#### What you need to do:
In the thread on correlated Brownian motions, copy the passage that begins with "# trick for" and ends with "still be fine.)", swapping "Euler" for "Heun".

#### Study text:
= Beginning of Section =

Correlated Brownian Motions?
mdiamore opened this issue · 2 comments
Hello!
First of all, fantastic work!! This framework is amazing and I've managed to implement some basic SDE's and solve them. My current goal is to go through some of the canonical SDEs used in Finance and implement them, which leads to my question.
Q: I discovered some slides pertaining to the Neural SDE as GANs paper, in which you reference the Heston model, in torchsde
how would I link the two Brownian motions together by their correlation factor rho
? I think I managed to do it in a quick and dirty way below
class CorrelatedBrownianIntervals(BrownianInterval):
def __init__(self, t0, t1, rho, w1, W=None, H=None):
super().__init__(t0, t1, (batch_size, 1), W, H)
self.rho = rho # Correlation Coefficient between the 2 Brownians
self.w1 = w1 # The first correlated Brownian
def correlated_brownian(self, ta, tb):
z1 = super().__call__(ta, tb) # This generates an uncorrelated Brownian motion Z1
corr = (self.rho * self.w1_val + torch.sqrt(1 - self.rho ** 2) * z1) ## Creates the correlated Brownian W2
return corr
def __call__(self, ta, tb):
self.w1_val = self.w1(tb) - self.w1(ta)
return self.correlated_brownian(ta, tb)
Is this the right approach? Or is there a better / more flexible way to do this?
Thanks again!
Thanks for the positive review!
So I wouldn't try to create two different BrownianInterval
s as you seem to be doing (self
, w1
). It's enough to create a single multidimensional BrownianInterval
, and then apply the appropriate correlation. For example:
class CorrelatedBrownianInterval(BrownianInterval):
def __init__(self, corr, **kwargs):
super().__init__(**kwargs)
self.corr = corr
def __call__(self, ta, tb):
dW = super().__call__(ta, tb)
# trick for computing batch matrix-vector product
# matrix `corr` has shape (channels, channels)
# batch of vectors `dW` has shape (batch, channels)
return dW @ self.corr.t()
rho = ...
corr = torch.tensor([[1, 0], [rho, (1 - rho.pow(2)).sqrt()]])
CorrelatedBrownianInterval(corr=corr, size=(batch_size, 2), ...)
I would however note that the SDE solvers are generally written assuming that you're using Brownian motion -- off the top of my head I'm not sure if some of the higher-order solvers like SRK will necessarily produce the right numerics given an arbitrary noise process. (The simpler ones like Euler will no doubt still be fine.)
The safer/more general option is to put any desired correlation into the diffusion matrix of the SDE you want to solve. That is, instead of having g(Y_t) (corr dW)
you have (g(Y_t) corr) dW
.
class SDE:
def __init__(self, corr, ...):
...
self.corr = corr
def _g(self, t, y):
...
def g(self, t, y):
return self._g(t, y) @ self.corr
And moreover the efficiency of this can be improved for most solvers by also providing
def g_prod(self, t, y, dW):
return self._g(t, y) @ (dW @ self.corr.t())
so that one evaluates a matrix-(matrix-vector) product rather than a (matrix-matrix)-vector product.
Does that answer your question?
(All code untested.)
Yes, it does! I figured there was a better way to do it than creating two Brownian instances, and the more general form of adding the correlation directly to the diffusion makes a lot of sense. So I'll go with that approach. Thanks for your help, really great work!

= End of Section =

(Saved data entries)

= Beginning of Section =

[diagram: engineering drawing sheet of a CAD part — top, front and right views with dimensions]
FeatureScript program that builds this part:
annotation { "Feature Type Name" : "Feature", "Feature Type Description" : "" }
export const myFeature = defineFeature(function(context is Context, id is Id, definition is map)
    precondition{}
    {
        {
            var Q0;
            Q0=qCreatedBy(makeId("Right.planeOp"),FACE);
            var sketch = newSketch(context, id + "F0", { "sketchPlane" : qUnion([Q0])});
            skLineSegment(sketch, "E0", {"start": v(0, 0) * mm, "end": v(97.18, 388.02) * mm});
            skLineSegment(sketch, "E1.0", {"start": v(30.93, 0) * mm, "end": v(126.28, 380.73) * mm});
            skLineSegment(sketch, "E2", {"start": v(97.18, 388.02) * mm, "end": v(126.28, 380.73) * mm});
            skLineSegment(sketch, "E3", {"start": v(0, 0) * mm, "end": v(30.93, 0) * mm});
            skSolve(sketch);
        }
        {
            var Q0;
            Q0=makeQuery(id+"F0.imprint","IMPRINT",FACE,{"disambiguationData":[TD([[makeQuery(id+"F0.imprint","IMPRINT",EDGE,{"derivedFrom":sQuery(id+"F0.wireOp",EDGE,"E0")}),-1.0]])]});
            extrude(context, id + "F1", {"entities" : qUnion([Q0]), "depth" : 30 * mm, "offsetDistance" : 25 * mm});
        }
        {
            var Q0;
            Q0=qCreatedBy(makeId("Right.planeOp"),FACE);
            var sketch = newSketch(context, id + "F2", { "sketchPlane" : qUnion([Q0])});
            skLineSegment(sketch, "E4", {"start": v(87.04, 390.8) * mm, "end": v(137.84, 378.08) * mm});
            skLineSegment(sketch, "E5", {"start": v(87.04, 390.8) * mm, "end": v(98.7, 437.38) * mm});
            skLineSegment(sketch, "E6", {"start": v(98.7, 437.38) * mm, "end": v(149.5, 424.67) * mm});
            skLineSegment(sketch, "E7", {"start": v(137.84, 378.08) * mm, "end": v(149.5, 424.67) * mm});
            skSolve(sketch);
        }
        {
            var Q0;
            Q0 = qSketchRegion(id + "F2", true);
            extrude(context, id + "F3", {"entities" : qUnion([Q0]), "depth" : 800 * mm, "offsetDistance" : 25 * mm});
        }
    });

= End of Section =

#### Reply:
# trick for computing batch matrix-vector product
# matrix `corr` has shape (channels, channels)
# batch of vectors `dW` has shape (batch, channels)
return dW @ self.corr.t()
rho = ...
corr = torch.tensor([[1, 0], [rho, (1 - rho.pow(2)).sqrt()]])
CorrelatedBrownianInterval(corr=corr, size=(batch_size, 2), ...)
I would however note that the SDE solvers are generally written assuming that you're using Brownian motion -- off the top of my head I'm not sure if some of the higher-order solvers like SRK will necessarily produce the right numerics given an arbitrary noise process. (The simpler ones like Heun will no doubt still be fine.)